Published online by Cambridge University Press:  26 March 2014

Simona Panelli
Laboratorio Qualità dei Prodotti, Istituto Sperimentale Italiano ‘Lazzaro Spallanzani’, Località La Quercia, 26027 Rivolta d'Adda (Cremona), Italy
Eva Brambati
Laboratorio Qualità dei Prodotti, Istituto Sperimentale Italiano ‘Lazzaro Spallanzani’, Località La Quercia, 26027 Rivolta d'Adda (Cremona), Italy
Cesare Bonacina
Laboratorio Qualità dei Prodotti, Istituto Sperimentale Italiano ‘Lazzaro Spallanzani’, Località La Quercia, 26027 Rivolta d'Adda (Cremona), Italy
Maria Feligini*
Laboratorio Qualità dei Prodotti, Istituto Sperimentale Italiano ‘Lazzaro Spallanzani’, Località La Quercia, 26027 Rivolta d'Adda (Cremona), Italy
*For correspondence; e-mail:


This work applies culture-independent methods for the characterization of fungal populations (yeasts and moulds) naturally occurring in Sardinian ewe's milk sampled in the Italian areas with the largest dairy production (Sardinia and Lazio regions). Sequences of the D1/D2 variable domains at the 5′ end of the 26S rRNA gene were obtained by amplification of DNA directly isolated from milk, and this allowed identification of a total of 6 genera and 15 species of fungi.

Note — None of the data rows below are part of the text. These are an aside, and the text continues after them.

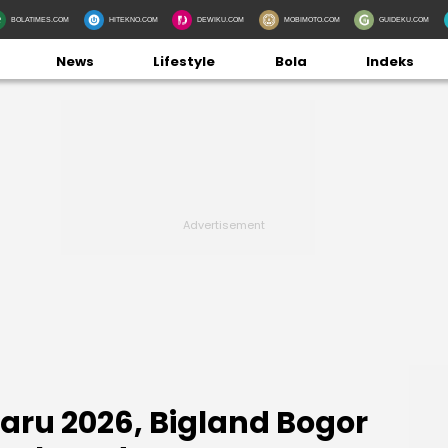
BOLATIMES.COM
HITEKNO.COM
DEWIKU.COM
MOBIMOTO.COM
GUIDEKU.COM
News
Lifestyle
Bola
Indeks
ru 2026, Bigland Bogor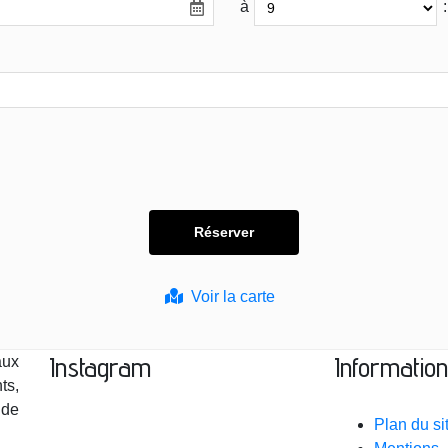
à
:
Voir la carte
Instagram
Informatio
aux
ts,
 de
Plan du si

Among the 6 identified genera Geotrichum spp., Candida spp., Phaeosphaeriopsis spp., Pestalotiopsis spp. and Cladosporium spp. belong to the phylum of Ascomycota, while Cryptococcus spp. is part of the phylum of Basidiomycota. In particular, two genera (Pestalotiopsis and Phaeosphaeriopsis) and two species (Plectosphaerella cucumerina and Pryceomyces carsonii) have never been reported in dairy ecosystems before. Results provide evidence that several moulds and yeasts, previously described only in ovine cheeses, are transferred directly from raw milk. The knowledge of fungal consortia inhabiting sheep raw milk is a particularly relevant issue because several species are directly involved in cheese making and ripening, determining the typical aroma. On the other hand, spoilage yeasts and moulds are involved in anomalous fermentation of cheese and may be responsible for considerable economic losses and serious risks for consumers' health.